We have to get beyond identity politics. We must travel from the issue to ourselves. A student, by definition, is someone who studies something, is put on inquiry, is curious, wants to look at all sides of a question before making up her or his mind. But if that student is fixed in her or his subjectivity, then it is impossible to examine issues objectively. Your loyalty is already defined by who you are and, therefore, the side you take is already defined, and there is no point in discussing other views on the subject. The debate is foreclosed before it has begun. (That is the tyranny of identity politics.)

And it affords no resolution. The resolution of the problem is then handed over to the authorities – campus and/or state – and leads to blanket bans and therefore to a larger tyranny. Students should not allow their problems to be taken out of their hands. That is a freedom they should never surrender. Equally, they should not themselves have recourse to bans. Rather, they should fight out their positions in terms of democratic principles and not in terms of their primordial affiliations.

But why are religious movements growing so fast among students in the West? I am wondering what exactly motivated Sayed Sheikh, a student at the London School of Economics who went to fight in Bosnia and was recently arrested in India, allegedly for taking part in the Kashmiri Liberation Front’s kidnapping of western tourists.

The reason is partly because there are no concerted struggles today, either within countries or internationally, against poverty and exploita­tion – against capitalism and imperialism.
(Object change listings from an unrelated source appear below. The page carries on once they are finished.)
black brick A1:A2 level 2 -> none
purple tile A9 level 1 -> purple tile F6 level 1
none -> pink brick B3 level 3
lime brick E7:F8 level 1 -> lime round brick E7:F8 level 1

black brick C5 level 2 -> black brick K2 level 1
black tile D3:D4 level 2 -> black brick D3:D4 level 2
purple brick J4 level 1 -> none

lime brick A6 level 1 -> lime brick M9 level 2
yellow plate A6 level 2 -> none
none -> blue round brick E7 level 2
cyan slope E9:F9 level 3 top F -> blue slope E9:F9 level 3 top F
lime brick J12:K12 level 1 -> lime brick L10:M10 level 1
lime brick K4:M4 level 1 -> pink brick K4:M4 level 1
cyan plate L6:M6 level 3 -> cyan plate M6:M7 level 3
There are no great working­ class movements, no Third World revolutions. It is also because there is no cohering ideology that transcends national boundaries like socialism or communism. And so the struggles against immiseration, against exploitation, against imperialism grow up around religions and take the character of millenarian movements. And in the interstices of these movements also arise their distortions: fundamentalism.

Sayed probably could not bear the injustice that was meted  out to his people, or the injustices in the world at large, and turned to his religion for solace. And came to the conclusion that Muslims qua Muslims were being persecuted all over the globe, from Bosnia to India, and decided to end up fighting for a Muslim Kashmir. Twenty or thirty years ago he would probably have joined the Black People’s Alliance or the International Socialists; sixty years ago he would have joined the international brigade and fought fascism in Spain.